The cynical answer to this question is, "It's not possible," and I mostly agree. Strong cheekbones or a badass prison job can't fix the extent to which male individuals are classified, degraded, excluded, and branded in the course of incarceration.
But to clamber upwards at all, for there to be any hope, I'd argue that drawing on one's masculinity–and the resources, power, and dignity it affords–is the most efficacious place to start.
When satire gets it right
There was a satirical article on Clickhole titled "Are We Setting Unrealistic Standards of Beauty for our Felons?" that summarizes everything I've been trying to say so far. It stated,
"These days, it seems the average car thief, drug dealer, or arsonist is taught from a young age that in order to be considered a true danger to society you must also have piercing blue eyes, perfect bone structure, and full, pouting lips…. with so many relentless portrayals of unrealistic felon beauty bombarding our criminal population left and right, many believe that the damage is already done."
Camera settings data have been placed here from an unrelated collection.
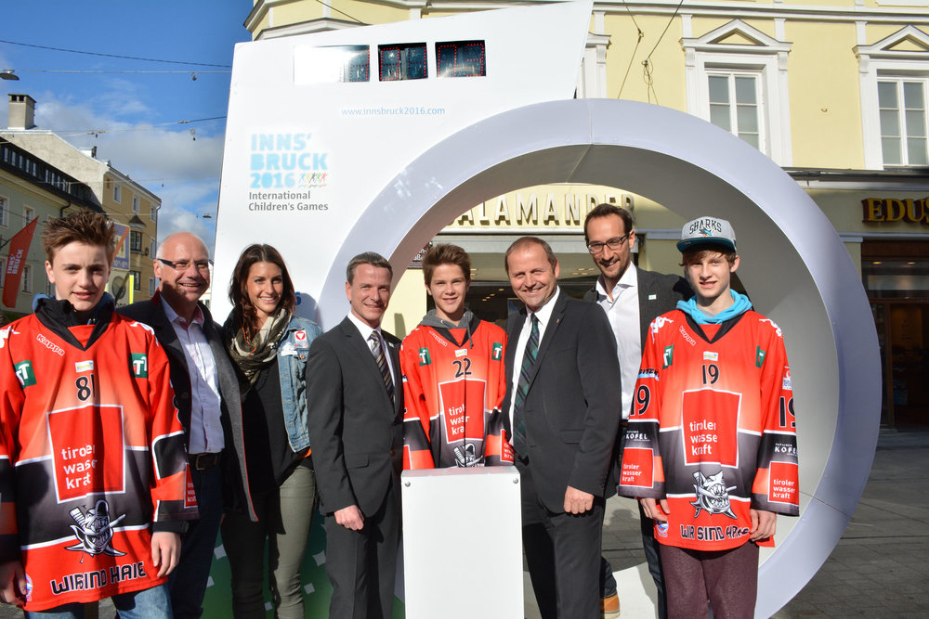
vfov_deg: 47.9
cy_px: 310
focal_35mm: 27
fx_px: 697
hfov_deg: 67.4
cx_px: 464
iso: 400
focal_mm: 18
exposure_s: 1/800
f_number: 14
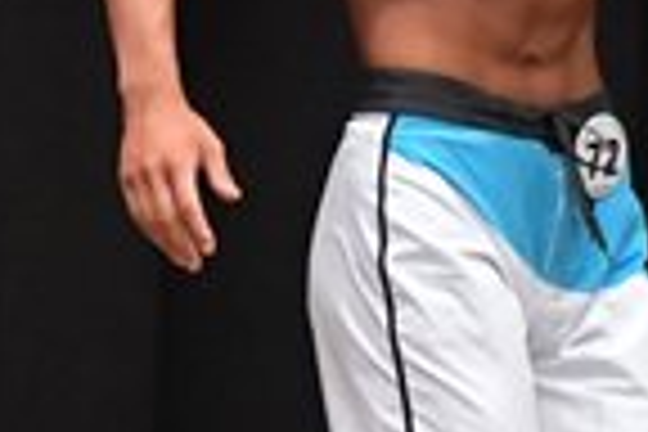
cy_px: 194
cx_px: 241
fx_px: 20986
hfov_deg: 1.8
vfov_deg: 1.2
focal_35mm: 1166
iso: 6400
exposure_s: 1/400
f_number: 5.6
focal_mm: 145
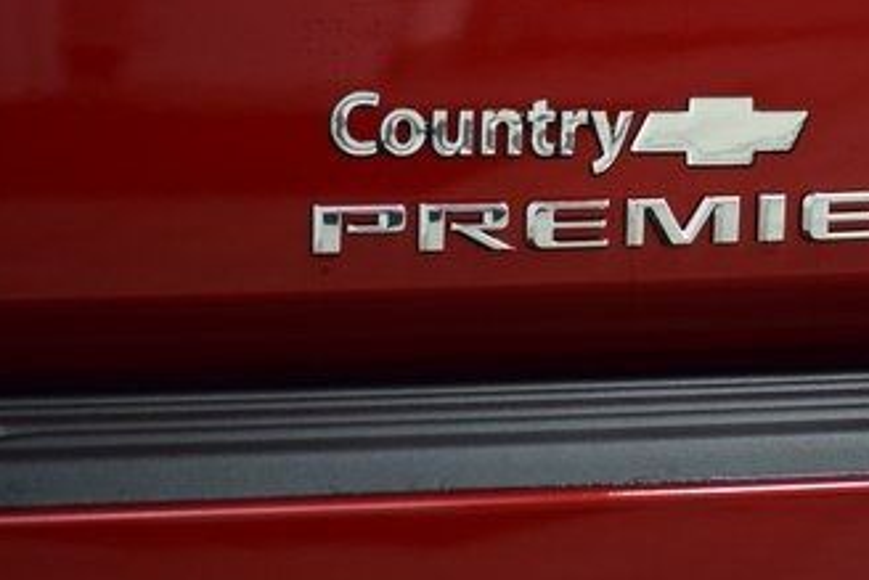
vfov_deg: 6.7
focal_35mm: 205
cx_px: 668
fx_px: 4950
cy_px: 155
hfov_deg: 10.0
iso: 1600
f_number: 2.8
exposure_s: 1/100
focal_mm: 70
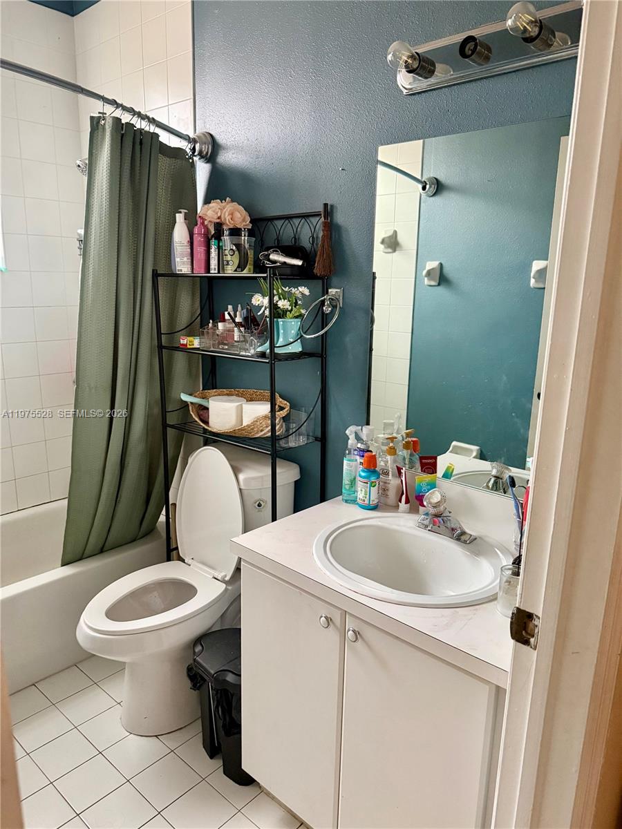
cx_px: 311
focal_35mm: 24
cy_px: 414
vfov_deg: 71.6
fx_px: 575
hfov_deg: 56.8
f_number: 1.78
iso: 640
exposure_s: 1/60
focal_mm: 6.76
Much like 90 percent of what The Onion and its new venture Clickhole writes, it's funny because it's true. The joke they're making is that Meeks has now set an ideal standard for male beauty that other people in prison simply can't live up to, so why should they even try?
The true part is, this is exactly what he's done.
The Meeks phenomenon has reaffirmed the public's belief that a "bad boy" may be attractive if that physical quality only momentarily shifts our gaze, a moment that quickly ends with him remaining squarely outside of moral and social acceptance.
What it may do (who knows, no one has published the opinion of other inmates on the matter) for people in prison is to remind them that their faces can be plastered on social media with minimal consent, that they can be manhandled by a judicial and social system which holds at least a modicum of responsibility for their transgression, but they can maybe—just maybe—find some way to escape.
For male inmates, the potential for escape can potentially come in the form of blue eyes and bone structure, in the power of masculinist ideals.
But can one ever really escape the branding, the hegemonic ideology, the consequence of rhetoric? I think Clickhole may be right. The damage is already done.
The way masculinity operates—as something that may help justify or correct—always seems to be the same.